INFORMATION PROVIDED>
===============
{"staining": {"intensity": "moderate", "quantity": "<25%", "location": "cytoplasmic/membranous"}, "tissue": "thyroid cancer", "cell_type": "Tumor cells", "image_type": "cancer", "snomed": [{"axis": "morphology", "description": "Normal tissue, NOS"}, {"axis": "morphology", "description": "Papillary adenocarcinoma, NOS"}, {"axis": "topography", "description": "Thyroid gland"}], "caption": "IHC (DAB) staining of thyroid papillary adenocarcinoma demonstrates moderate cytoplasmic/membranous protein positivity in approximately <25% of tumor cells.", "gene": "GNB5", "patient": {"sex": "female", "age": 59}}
===============
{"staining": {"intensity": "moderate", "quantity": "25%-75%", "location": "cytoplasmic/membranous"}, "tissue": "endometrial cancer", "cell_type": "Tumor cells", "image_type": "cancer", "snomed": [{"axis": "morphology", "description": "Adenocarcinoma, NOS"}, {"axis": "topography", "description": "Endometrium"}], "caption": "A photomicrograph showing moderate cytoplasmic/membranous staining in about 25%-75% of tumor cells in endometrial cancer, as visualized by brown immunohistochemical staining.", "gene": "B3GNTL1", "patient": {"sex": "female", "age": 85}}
===============
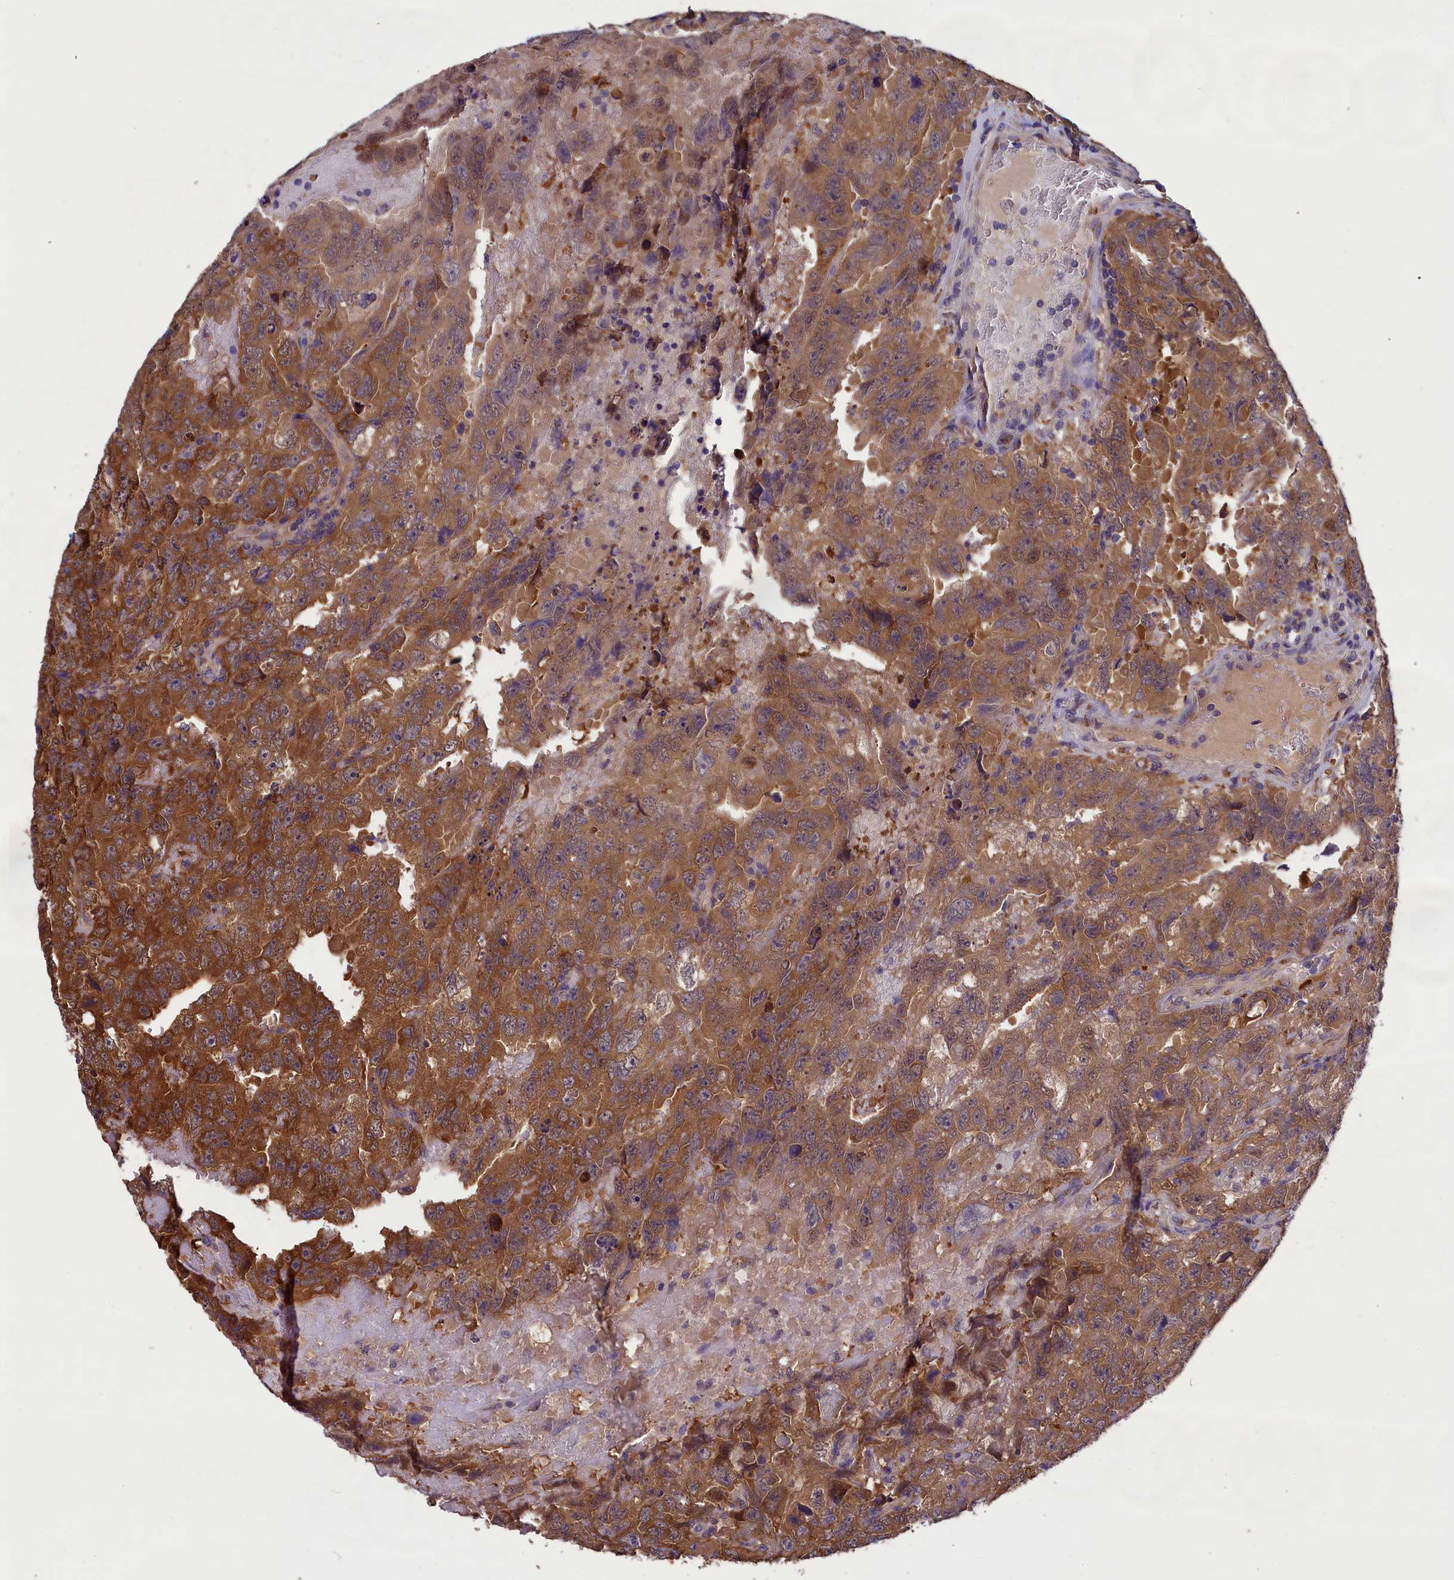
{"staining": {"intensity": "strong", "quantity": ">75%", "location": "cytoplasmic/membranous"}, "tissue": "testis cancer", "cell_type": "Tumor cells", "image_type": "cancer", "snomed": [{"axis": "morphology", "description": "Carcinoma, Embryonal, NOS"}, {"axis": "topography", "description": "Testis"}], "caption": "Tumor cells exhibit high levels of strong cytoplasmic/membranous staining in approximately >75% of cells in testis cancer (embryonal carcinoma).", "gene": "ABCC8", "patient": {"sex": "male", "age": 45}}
===============
Return every line of the entries above that the string "approximately" appears in.

RESPONSE>
{"staining": {"intensity": "moderate", "quantity": "<25%", "location": "cytoplasmic/membranous"}, "tissue": "thyroid cancer", "cell_type": "Tumor cells", "image_type": "cancer", "snomed": [{"axis": "morphology", "description": "Normal tissue, NOS"}, {"axis": "morphology", "description": "Papillary adenocarcinoma, NOS"}, {"axis": "topography", "description": "Thyroid gland"}], "caption": "IHC (DAB) staining of thyroid papillary adenocarcinoma demonstrates moderate cytoplasmic/membranous protein positivity in approximately <25% of tumor cells.", "gene": "GNB5", "patient": {"sex": "female", "age": 59}}
{"staining": {"intensity": "strong", "quantity": ">75%", "location": "cytoplasmic/membranous"}, "tissue": "testis cancer", "cell_type": "Tumor cells", "image_type": "cancer", "snomed": [{"axis": "morphology", "description": "Carcinoma, Embryonal, NOS"}, {"axis": "topography", "description": "Testis"}], "caption": "Tumor cells exhibit high levels of strong cytoplasmic/membranous staining in approximately >75% of cells in testis cancer (embryonal carcinoma).", "gene": "ABCC8", "patient": {"sex": "male", "age": 45}}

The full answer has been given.